Le plus étonnant dans les négociations de Vienne, en vue de redonner vie à l’accord de 2015 sur le programme nucléaire iranien, c’est que tant qu’elles se déroulaient, le sentiment général, régulièrement entretenu par les déclarations des parties prenantes, c’est qu’à l’allure où elles allaient, leur aboutissement était pour bientôt. Si bien que personne ne s’est attendu à ce qu’elles s’interrompent brusquement. Mais dès ce moment, l’optimisme a cessé d’être de rigueur, même si jusqu’à présent il ne s’est pas encore transformé en son opposé. N’empêche, ce qui serait à contre-courant aujourd’hui, c’est qu’elles reprennent justement. Une des explications avancées pour leur arrêt renvoie à la transition en Iran, avec un président arrivant au terme de son mandat et un autre s’apprêtant à lui succéder. Dans de telles conditions, en effet, il est toujours préférable d’attendre que la transition se fasse. Or, dans le cas de l’Iran, ce serait faire bon marché du fait que dans les grandes questions, le vrai décideur n’est pas le président mais le Guide de la Révolution, qui lui ne change pas. En dernière analyse, l’explication de cet arrêt ne tient pas aux circonstances mais à un désaccord de fond. Non pas d’ailleurs entre l’Iran et les pays avec lesquels il négocie de vive voix, mais entre lui et les Etats-Unis, auquel en l’espèce il parle indirectement, par l’intermédiaire des autres parties prenantes à l’accord de 2015.
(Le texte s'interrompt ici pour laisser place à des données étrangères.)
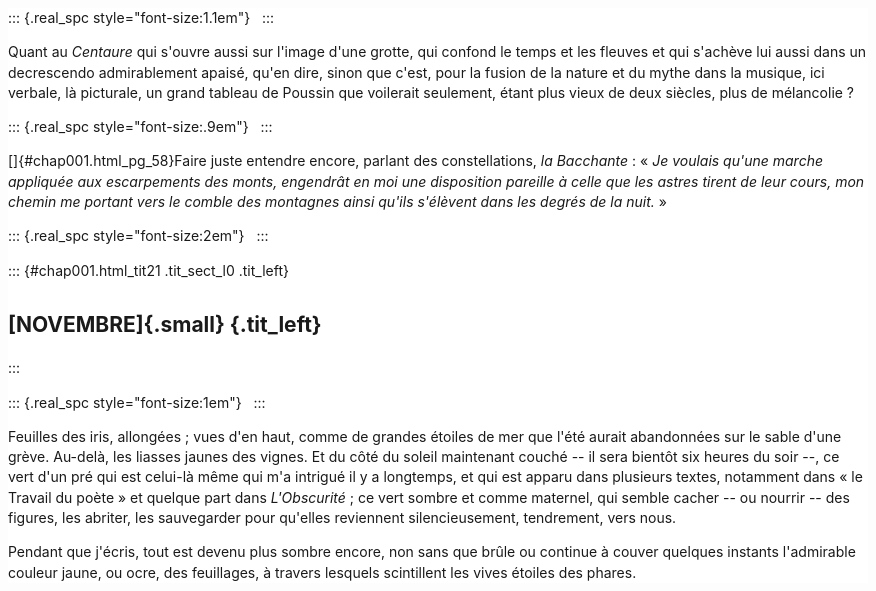::: {.real_spc style="font-size:1.1em"}
 
:::

Quant au *Centaure* qui s\'ouvre aussi sur l\'image
d\'une grotte, qui confond le temps et les fleuves et
qui s\'achève lui aussi dans un decrescendo admirablement apaisé, qu\'en dire, sinon que c\'est, pour la
fusion de la nature et du mythe dans la musique, ici
verbale, là picturale, un grand tableau de Poussin
que voilerait seulement, étant plus vieux de deux
siècles, plus de mélancolie ?

::: {.real_spc style="font-size:.9em"}
 
:::

[]{#chap001.html_pg_58}Faire juste entendre encore, parlant des constellations, *la Bacchante* : « *Je voulais qu\'une marche
appliquée aux escarpements des monts, engendrât en
moi une disposition pareille à celle que les astres
tirent de leur cours, mon chemin me portant vers le
comble des montagnes ainsi qu\'ils s\'élèvent dans les
degrés de la nuit.* »

::: {.real_spc style="font-size:2em"}
 
:::

::: {#chap001.html_tit21 .tit_sect_l0 .tit_left}
## [NOVEMBRE]{.small} {.tit_left}
:::

::: {.real_spc style="font-size:1em"}
 
:::

Feuilles des iris, allongées ; vues d\'en haut, comme
de grandes étoiles de mer que l\'été aurait abandonnées sur le sable d\'une grève. Au-delà, les liasses
jaunes des vignes. Et du côté du soleil maintenant
couché -- il sera bientôt six heures du soir --, ce vert
d\'un pré qui est celui-là même qui m\'a intrigué il y a
longtemps, et qui est apparu dans plusieurs textes,
notamment dans « le Travail du poète » et quelque
part dans *L\'Obscurité* ; ce vert sombre et comme
maternel, qui semble cacher -- ou nourrir -- des
figures, les abriter, les sauvegarder pour qu\'elles
reviennent silencieusement, tendrement, vers nous.

Pendant que j\'écris, tout est devenu plus sombre
encore, non sans que brûle ou continue à couver
quelques instants l\'admirable couleur jaune, ou
ocre, des feuillages, à travers lesquels scintillent les
vives étoiles des phares.

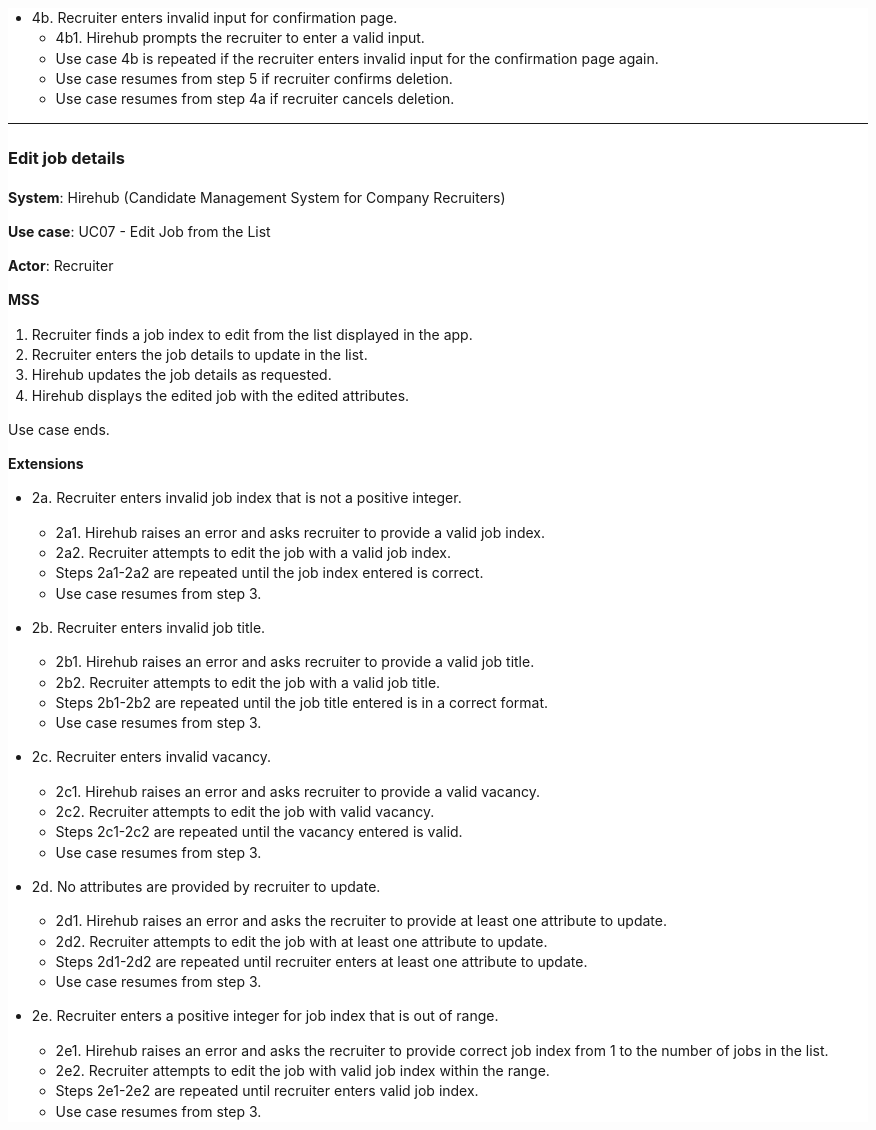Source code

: 
* 4b. Recruiter enters invalid input for confirmation page.
  - 4b1. Hirehub prompts the recruiter to enter a valid input.
  - Use case 4b is repeated if the recruiter enters invalid input for the confirmation page again.
  - Use case resumes from step 5 if recruiter confirms deletion.
  - Use case resumes from step 4a if recruiter cancels deletion.

---

### Edit job details

**System**: Hirehub (Candidate Management System for Company Recruiters)

**Use case**: UC07 - Edit Job from the List

**Actor**: Recruiter

**MSS**

1. Recruiter finds a job index to edit from the list displayed in the app.
2. Recruiter enters the job details to update in the list.
3. Hirehub updates the job details as requested.
4. Hirehub displays the edited job with the edited attributes.

Use case ends.

**Extensions**

* 2a. Recruiter enters invalid job index that is not a positive integer.
  - 2a1. Hirehub raises an error and asks recruiter to provide a valid job index.
  - 2a2. Recruiter attempts to edit the job with a valid job index.
  - Steps 2a1-2a2 are repeated until the job index entered is correct.
  - Use case resumes from step 3.


* 2b. Recruiter enters invalid job title.
  - 2b1. Hirehub raises an error and asks recruiter to provide a valid job title.
  - 2b2. Recruiter attempts to edit the job with a valid job title.
  - Steps 2b1-2b2 are repeated until the job title entered is in a correct format.
  - Use case resumes from step 3.


* 2c. Recruiter enters invalid vacancy.
  - 2c1. Hirehub raises an error and asks recruiter to provide a valid vacancy.
  - 2c2. Recruiter attempts to edit the job with valid vacancy.
  - Steps 2c1-2c2 are repeated until the vacancy entered is valid.
  - Use case resumes from step 3.


* 2d. No attributes are provided by recruiter to update.
  - 2d1. Hirehub raises an error and asks the recruiter to provide at least one attribute to update.
  - 2d2. Recruiter attempts to edit the job with at least one attribute to update.
  - Steps 2d1-2d2 are repeated until recruiter enters at least one attribute to update.
  - Use case resumes from step 3.


* 2e. Recruiter enters a positive integer for job index that is out of range.
  - 2e1. Hirehub raises an error and asks the recruiter to provide correct job index from 1 to the number of jobs in the list.
  - 2e2. Recruiter attempts to edit the job with valid job index within the range.
  - Steps 2e1-2e2 are repeated until recruiter enters valid job index.
  - Use case resumes from step 3.
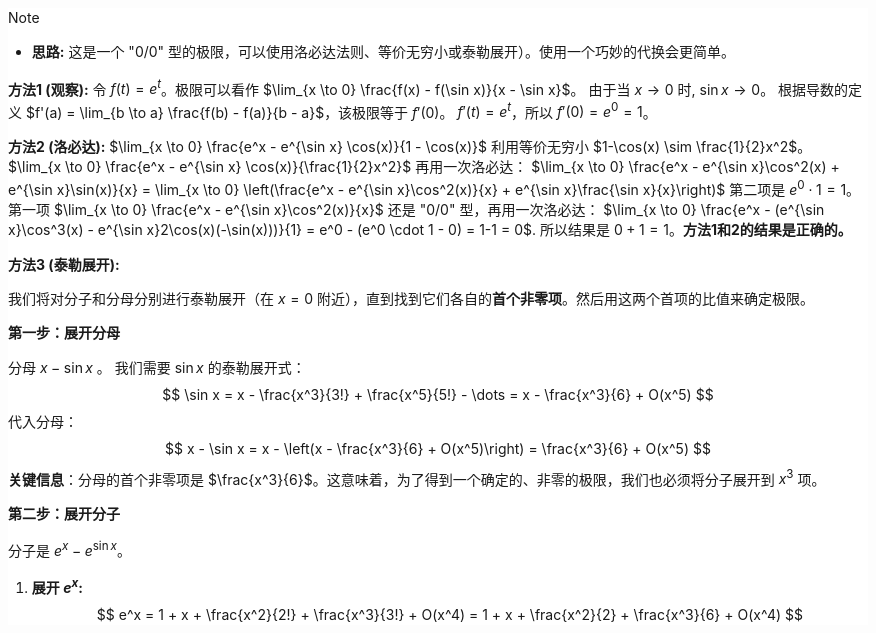 > [!NOTE]
> *   **思路:** 这是一个 "0/0" 型的极限，可以使用洛必达法则、等价无穷小或泰勒展开）。使用一个巧妙的代换会更简单。

**方法1 (观察):**
令 $f(t) = e^t$。极限可以看作 $\lim_{x \to 0} \frac{f(x) - f(\sin x)}{x - \sin x}$。
由于当 $x \to 0$ 时, $\sin x \to 0$。
根据导数的定义 $f'(a) = \lim_{b \to a} \frac{f(b) - f(a)}{b - a}$，该极限等于 $f'(0)$。
$f'(t) = e^t$，所以 $f'(0) = e^0 = 1$。






**方法2 (洛必达):**
$\lim_{x \to 0} \frac{e^x - e^{\sin x} \cos(x)}{1 - \cos(x)}$
利用等价无穷小 $1-\cos(x) \sim \frac{1}{2}x^2$。
$\lim_{x \to 0} \frac{e^x - e^{\sin x} \cos(x)}{\frac{1}{2}x^2}$
再用一次洛必达：
$\lim_{x \to 0} \frac{e^x - e^{\sin x}\cos^2(x) + e^{\sin x}\sin(x)}{x} = \lim_{x \to 0} \left(\frac{e^x - e^{\sin x}\cos^2(x)}{x} + e^{\sin x}\frac{\sin x}{x}\right)$
第二项是 $e^0 \cdot 1 = 1$。
第一项 $\lim_{x \to 0} \frac{e^x - e^{\sin x}\cos^2(x)}{x}$ 还是 "0/0" 型，再用一次洛必达：
$\lim_{x \to 0} \frac{e^x - (e^{\sin x}\cos^3(x) - e^{\sin x}2\cos(x)(-\sin(x)))}{1} = e^0 - (e^0 \cdot 1 - 0) = 1-1 = 0$.
所以结果是 $0+1=1$。**方法1和2的结果是正确的。**







**方法3 (泰勒展开):**

我们将对分子和分母分别进行泰勒展开（在 $x=0$ 附近），直到找到它们各自的**首个非零项**。然后用这两个首项的比值来确定极限。

**第一步：展开分母**

分母 $x - \sin x$ 。
我们需要 $\sin x$ 的泰勒展开式：
$$
\sin x = x - \frac{x^3}{3!} + \frac{x^5}{5!} - \dots = x - \frac{x^3}{6} + O(x^5)
$$
代入分母：
$$
x - \sin x = x - \left(x - \frac{x^3}{6} + O(x^5)\right) = \frac{x^3}{6} + O(x^5)
$$
**关键信息**：分母的首个非零项是 $\frac{x^3}{6}$。这意味着，为了得到一个确定的、非零的极限，我们也必须将分子展开到 $x^3$ 项。

**第二步：展开分子**

分子是 $e^x - e^{\sin x}$。

1.  **展开 $e^x$:**
    $$
    e^x = 1 + x + \frac{x^2}{2!} + \frac{x^3}{3!} + O(x^4) = 1 + x + \frac{x^2}{2} + \frac{x^3}{6} + O(x^4)
    $$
On ne connaÏt pas d’exemple d’un pays qui n’entend pas seulement réintégrer un accord dont il s’était retiré unilatéralement, mais le transformer profondément au préalable. Les Etats-Unis auraient pourtant intérêt à se contenter de revenir dans l’accord inchangé, puisque de la sorte ils auraient au moins la possibilité de vérifier que l’Iran ne change pas la destination de son programme nucléaire, qu’il s’en tient rigoureusement à ce qui a été convenu à cet égard avec lui. Cela ils le savent ; mieux, il leur arrive encore de le reconnaître. Leur superbe en prendrait sans doute un coup s’ils n’avaient que leur retour dans l’accord à espérer. Et puis il y a autre chose, il y a les alliés dans la région, en premier lieu Israël, qui pour sa part ne veut pas seulement que l’Iran ne puisse pas fabriquer matériellement la bombe, mais qu’il ne puisse même pas avoir les capacités, les compétences intellectuelles pour envisager à l’avenir une chose pareille. De là son recours à l’assassinat des savants iraniens, en attendant de pouvoir détruire les installations nucléaires elles-mêmes. Si demain ces installations n’existaient plus, il continuerait probablement de vouloir liquider physiquement ceux des Iraniens dont il sait qu’ils sont capables de les reconstruire. Pour lui, il n’existe donc pas d’accord acceptable avec l’Iran. Si au lieu de celui-ci, c’est un autre pays de la région qui se montrait capable de se doter d’un programme nucléaire, Israël s’attaquerait à lui tout aussi implacablement. L’intérêt des Etats-Unis n’est pas tout à fait celui-là, bien qu’ils conditionnent la levée de leurs sanctions à la réécriture de l’accord de 2015, et de manière à ce que leur contrôle s’étende au programme balistique iranien et même à sa politique régionale. Ils ne semblent pas s’apercevoir qu’aucun pays au monde n’accepterait de pareilles conditions. La guerre lui semblerait préférable, d’autant plus s’il a des raisons de penser qu’il ne la mènerait pas le cas échéant sans l’aide de sûrs et puissants alliés.